-- Begin Selection --

Peace or PR? Olmert pressed on Syria talks
By Dan Williams - Analysis
JERUSALEM (Reuters) - Israelis have a term for a prime minister they think should be spared censure so he can pursue peacemaking -- "etrog", a variety of lemon grown with care to avoid bruising.
Whether the country believes Ehud Olmert falls into this category could determine whether Israeli talks with Syria have a chance of bearing any fruit over the next few months.
Olmert's decision to go public with Israeli-Syrian rapprochement efforts is regarded by many Israelis as a crude gambit to distract attention from a criminal investigation that could force him from office.
The Israeli leader is due to undergo a second police interrogation on Friday and the Turkish-mediated Syria talks had to vie for newspaper space with disclosures about Olmert and his ties to an American financier at the heart of a bribery case.
The top two dailies carried identical headlines -- "Probe and Peace" -- summing up the sense that the stories are linked.

-- End Selection --
-- Begin Material provided --

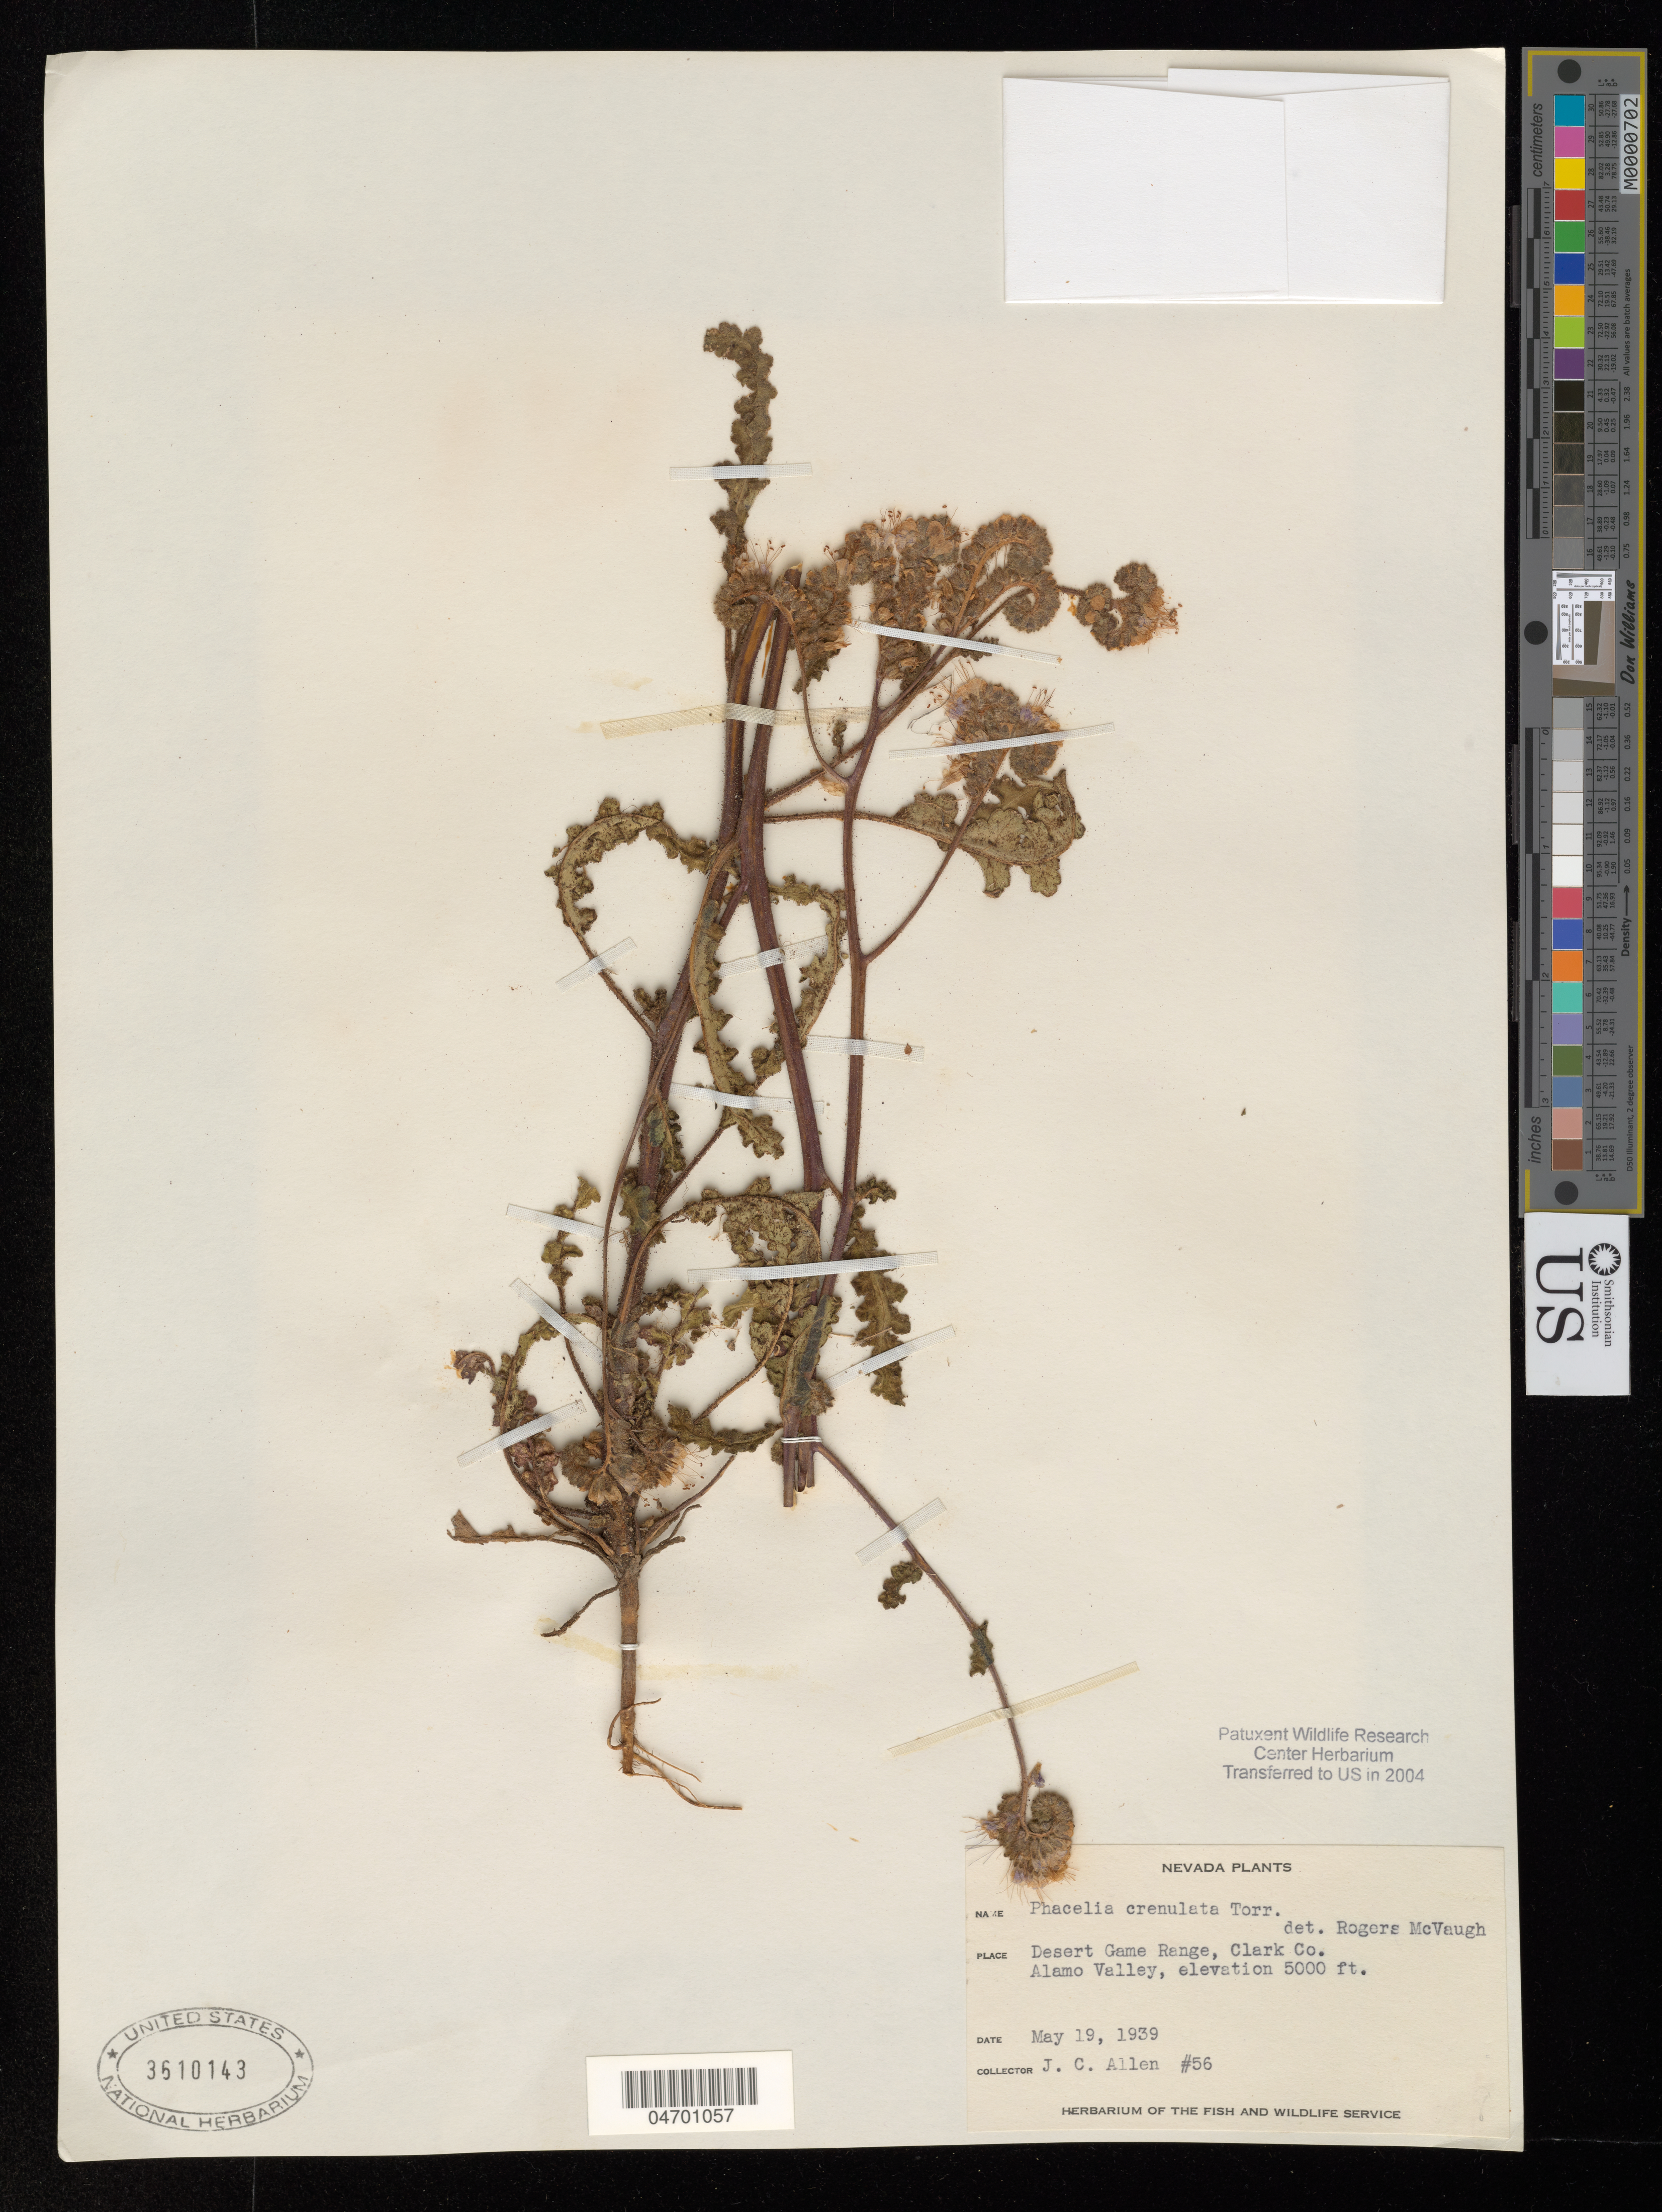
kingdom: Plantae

-- End Material provided --

* Exercise requirements: Pick up the analysis of Olmert and the Syria talks at the end of its last sentence and keep writing it.

* Exercise answer:
There is little doubt about the seriousness of Olmert's desire for a diplomatic breakthrough, or that the Syrian option he has explored for many months could prove more feasible for Israel than its contacts with the factionalized Palestinians.
Yet Damascus is firm on its demand for a return of the Golan Heights which Israel captured in a 1967 war, and then annexed and settled with popular domestic backing. For Olmert to cede the strategic plateau, he would have to win majority approval in Israel's fractious parliament and, possibly, a referendum.
Neither is likely if the prime minister, already weakened by the costly 2006 Lebanon war, continues to be dogged by legal problems. Olmert has denied wrongdoing, but he has also vowed to resign if indicted -- itself no recipe for stability. Continued...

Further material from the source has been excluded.